For many years, Columbus Day has been noted chiefly as the
day when you go to the bank to make a deposit or withdraw some cash only to
find that the bank isn't open. "What the...?" you say to yourself,
then read the note pasted on the glass reminding you of the holiday.
But with the proliferation of ATMs, which can now accept
checks you haven't endorsed, and are even too lazy to put in an envelope or
total up, Columbus Day has largely faded into insignificance, and even become a
magnet for protests and quasi-historical criticism.
Some municipalities, including Minneapolis and Saint Paul,
have replaced Columbus Day with a new holiday, Indigenous Day. I like the idea
of having such a holiday, though I'm not sure celebrating it on the day Columbus
first spotted land in the New World is a good idea.
Then again, there is a certain logic to the association.
Indigenous people would probably never have quit fighting one another and come
to consider themselves members of a single extended family except as a response
to a larger and otherwise indomitable outside force.
It's easy to understand how offensive Columbus Day seems to
Native Americans, and many aspects of the explorer's character make it difficult for whites and Latinos to get much excited about him, either. But I can remember
the days when we were required to memorize the red-letter days of early
exploration:
Columbus - 1492 / Ponce de Leon -
1507 / Balboa - 1509? / Cortez - 1513 / Jacques Cartier - 1536
I don't recall that any of these men were being celebrated
for their humanitarianism, honesty, moral fiber, or ethnographic curiosity.
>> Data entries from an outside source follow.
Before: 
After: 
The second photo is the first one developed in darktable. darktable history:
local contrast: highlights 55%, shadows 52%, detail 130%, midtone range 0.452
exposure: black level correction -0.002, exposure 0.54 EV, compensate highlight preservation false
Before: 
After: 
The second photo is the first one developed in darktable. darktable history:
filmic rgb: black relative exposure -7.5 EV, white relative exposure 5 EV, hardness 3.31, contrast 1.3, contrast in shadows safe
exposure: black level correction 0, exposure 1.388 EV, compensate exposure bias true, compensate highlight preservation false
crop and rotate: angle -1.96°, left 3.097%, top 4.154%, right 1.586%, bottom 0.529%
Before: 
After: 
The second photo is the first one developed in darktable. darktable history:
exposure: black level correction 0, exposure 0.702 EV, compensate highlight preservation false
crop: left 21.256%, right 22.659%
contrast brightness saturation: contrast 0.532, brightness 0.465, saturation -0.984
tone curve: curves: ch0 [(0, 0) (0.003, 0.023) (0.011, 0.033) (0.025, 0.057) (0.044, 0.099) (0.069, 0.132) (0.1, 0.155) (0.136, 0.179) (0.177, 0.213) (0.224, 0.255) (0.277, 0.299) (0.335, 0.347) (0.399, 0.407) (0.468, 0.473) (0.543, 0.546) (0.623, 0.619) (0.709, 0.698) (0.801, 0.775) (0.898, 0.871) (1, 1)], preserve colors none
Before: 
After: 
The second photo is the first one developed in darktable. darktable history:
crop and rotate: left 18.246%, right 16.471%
Back when the holiday meant something, Columbus Day was a celebration of two
things: courage in the face of the unknown, and the freedom and economic opportunity
opened up by immigration.
These elements of the holiday have also come in for derision,
of course. Sailing west across an ocean into the abyss for eighty-one days can
hardly be considered a courageous act, we're told, when Breton and Basque fisherman had been fishing off the coast of
Newfoundland for centuries. And the fact that countless millions of immigrants,
many of whom faced oppression, torture, or starvation in their home countries,
found new lives in the Western hemisphere loses its luster when we stop to consider
that the land wasn't really theirs to take.
For myself, I find such reasoning a little shallow, and look
forward to the day when our understanding of historical events and movements sheds both its gingoistic
triumphalism and its petulant adversarialism, subsuming both attitudes in a
more complex and all-embracing vision.
I'm not sure what a holiday
based on that notion might be called, or when it would be held. Somehow, I
don't think the idea of celebrating "Aufheben Day" on August 27
(Hegel's birthday) will catch on here in the States any time soon. Besides, considered in isolation from specific events, the concept loses its meaning.
This year, on Indigenous Day, I think I'll re-read Follow the Dream: the Story of Christopher Columbus, a gorgous children's book by Czech immigrant Peter Sis, and then maybe flip through the pages of They Sought a New World: The Story of European Immigration to North America, with its wonderful illustrations by William Kurelek, whose Ukrainian parents settled in Alberta.
After a light dinner of homemade acorn bread and orzo-wild rice salad, maybe we'll settle in to a double feature on the tube: Terrance Malick's brilliant The New World, and Jonathan Wack's wacky Powwow Highway.